Unethical Home Inspector

After our parents died we hired a home inspector to give us advise on renovations needed to their 1953 home. The inspection was performed in December 2017. We spent $20,000 on renovations (electrical box, carpet & floor cleaning, 5 rooms were painted, wall paper removal, new sheet rock, new carpet and complete 1/2 bathroom).

Forward to May 2018. The potential home buyers used the same inspection company. They sent us their report. We had no idea they used the same inspection company. The inspectors report said they have never inspected the house before! To our surprise approximately 70% of the report was copied word for word also using the same photos from our original report. The buyers report does not reflect the current condition of the home improvements we made. The photos do not reflect the current condition of the home.
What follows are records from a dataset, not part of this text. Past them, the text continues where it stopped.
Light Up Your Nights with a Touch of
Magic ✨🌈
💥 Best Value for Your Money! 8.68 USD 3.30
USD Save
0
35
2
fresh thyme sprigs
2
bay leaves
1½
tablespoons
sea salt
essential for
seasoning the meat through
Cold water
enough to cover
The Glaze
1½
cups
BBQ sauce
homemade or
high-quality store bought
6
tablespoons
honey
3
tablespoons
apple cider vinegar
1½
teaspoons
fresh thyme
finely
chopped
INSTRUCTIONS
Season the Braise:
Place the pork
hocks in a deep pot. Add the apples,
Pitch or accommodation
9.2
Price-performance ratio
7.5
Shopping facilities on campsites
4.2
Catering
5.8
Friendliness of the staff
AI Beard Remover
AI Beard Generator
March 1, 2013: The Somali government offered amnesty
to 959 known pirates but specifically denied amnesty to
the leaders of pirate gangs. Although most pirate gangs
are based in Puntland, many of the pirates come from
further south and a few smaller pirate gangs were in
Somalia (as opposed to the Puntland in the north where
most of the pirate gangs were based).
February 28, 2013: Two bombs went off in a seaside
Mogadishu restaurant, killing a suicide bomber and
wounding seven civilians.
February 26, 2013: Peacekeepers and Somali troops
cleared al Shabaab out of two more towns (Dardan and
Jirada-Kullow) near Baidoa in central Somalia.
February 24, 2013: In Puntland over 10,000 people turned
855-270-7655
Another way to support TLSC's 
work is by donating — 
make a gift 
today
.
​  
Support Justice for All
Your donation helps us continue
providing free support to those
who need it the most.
Based on the report the sale was terminated.

Do we have any legal right to file a complaint and sue this inspector? Was the home inspector wrong to send the buyer our December 2017 report? Seems unethical business practice to us!!

I would assume that the inspector would at a minimum use the previous report as a reference of condition to the home. In my opinion this is the only use of the previous report that should be used.
A complete inspection should be done for the buyer with a new report written.

Where are you located at?
City and State.

Hearing only half of the story…

That type of action gives all home inspectors a bad name.

Where are you located?

Is the inspector a member of this association? If so, Nick Gromicko, InterNACHI’s founder, has been helpful to others in the past… fastreply@internachi.org

If not, anyone can file suit against anyone else anytime they want to. But, usually, only the lawyers win.
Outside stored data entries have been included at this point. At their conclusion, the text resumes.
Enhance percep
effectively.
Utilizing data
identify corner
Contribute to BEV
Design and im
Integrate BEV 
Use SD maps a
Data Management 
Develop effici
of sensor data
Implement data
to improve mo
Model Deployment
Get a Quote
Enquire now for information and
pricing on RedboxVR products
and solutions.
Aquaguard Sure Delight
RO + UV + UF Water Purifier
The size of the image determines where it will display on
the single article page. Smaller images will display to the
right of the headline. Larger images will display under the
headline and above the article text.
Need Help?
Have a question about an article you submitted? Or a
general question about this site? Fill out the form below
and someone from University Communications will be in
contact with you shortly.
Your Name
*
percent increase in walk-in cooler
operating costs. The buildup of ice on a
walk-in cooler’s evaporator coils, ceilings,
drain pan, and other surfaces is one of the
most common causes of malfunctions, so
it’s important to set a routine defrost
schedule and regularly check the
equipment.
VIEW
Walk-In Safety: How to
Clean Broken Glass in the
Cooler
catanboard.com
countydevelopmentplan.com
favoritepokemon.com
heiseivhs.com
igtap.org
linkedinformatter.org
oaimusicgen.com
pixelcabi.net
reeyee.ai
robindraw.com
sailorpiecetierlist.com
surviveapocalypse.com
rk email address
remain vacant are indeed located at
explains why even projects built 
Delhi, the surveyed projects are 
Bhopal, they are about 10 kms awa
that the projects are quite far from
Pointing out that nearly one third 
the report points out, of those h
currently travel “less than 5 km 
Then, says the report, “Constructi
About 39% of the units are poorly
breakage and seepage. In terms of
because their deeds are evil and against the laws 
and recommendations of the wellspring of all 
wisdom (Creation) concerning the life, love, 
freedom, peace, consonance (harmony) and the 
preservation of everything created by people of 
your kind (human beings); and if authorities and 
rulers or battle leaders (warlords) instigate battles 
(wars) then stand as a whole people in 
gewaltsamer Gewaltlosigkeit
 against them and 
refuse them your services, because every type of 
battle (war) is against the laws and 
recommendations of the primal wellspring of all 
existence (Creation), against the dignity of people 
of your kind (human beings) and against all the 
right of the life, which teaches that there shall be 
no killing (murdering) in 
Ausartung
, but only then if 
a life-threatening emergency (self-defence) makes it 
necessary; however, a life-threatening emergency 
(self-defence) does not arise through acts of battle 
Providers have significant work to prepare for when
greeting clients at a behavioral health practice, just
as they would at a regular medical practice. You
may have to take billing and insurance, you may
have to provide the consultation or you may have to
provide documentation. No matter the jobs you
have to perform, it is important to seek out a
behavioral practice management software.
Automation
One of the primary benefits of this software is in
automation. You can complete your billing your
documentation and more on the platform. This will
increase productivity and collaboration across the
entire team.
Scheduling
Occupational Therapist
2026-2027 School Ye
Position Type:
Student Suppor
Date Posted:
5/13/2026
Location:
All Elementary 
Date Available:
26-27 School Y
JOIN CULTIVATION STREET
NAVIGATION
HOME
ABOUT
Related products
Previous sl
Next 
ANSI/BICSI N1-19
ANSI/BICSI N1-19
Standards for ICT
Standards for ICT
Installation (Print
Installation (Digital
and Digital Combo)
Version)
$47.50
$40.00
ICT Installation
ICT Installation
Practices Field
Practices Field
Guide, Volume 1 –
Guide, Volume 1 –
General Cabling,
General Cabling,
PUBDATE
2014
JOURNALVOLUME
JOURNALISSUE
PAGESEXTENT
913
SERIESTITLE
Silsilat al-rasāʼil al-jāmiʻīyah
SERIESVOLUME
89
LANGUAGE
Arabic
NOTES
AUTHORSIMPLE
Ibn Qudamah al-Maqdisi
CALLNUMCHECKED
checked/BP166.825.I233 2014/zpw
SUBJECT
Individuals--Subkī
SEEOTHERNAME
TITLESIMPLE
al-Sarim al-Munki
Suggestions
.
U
Probably. Forget the “ethical violation” nonsense, though. You will garner little more than yawns from any effort in that regard. You should consult an attorney who is licensed to practice law in your state to explore your legal rights and the possibility of litigation. It is possible that knowingly providing false information (“said they have never inspected the house before”) and incorrect information that damaged you could be considered as tortious interference with a contract in your state.

That’s one inspector that may wind up purchasing your home!

Call the construction contractors board and report them. Show the buyers the past report so they can get another inspection.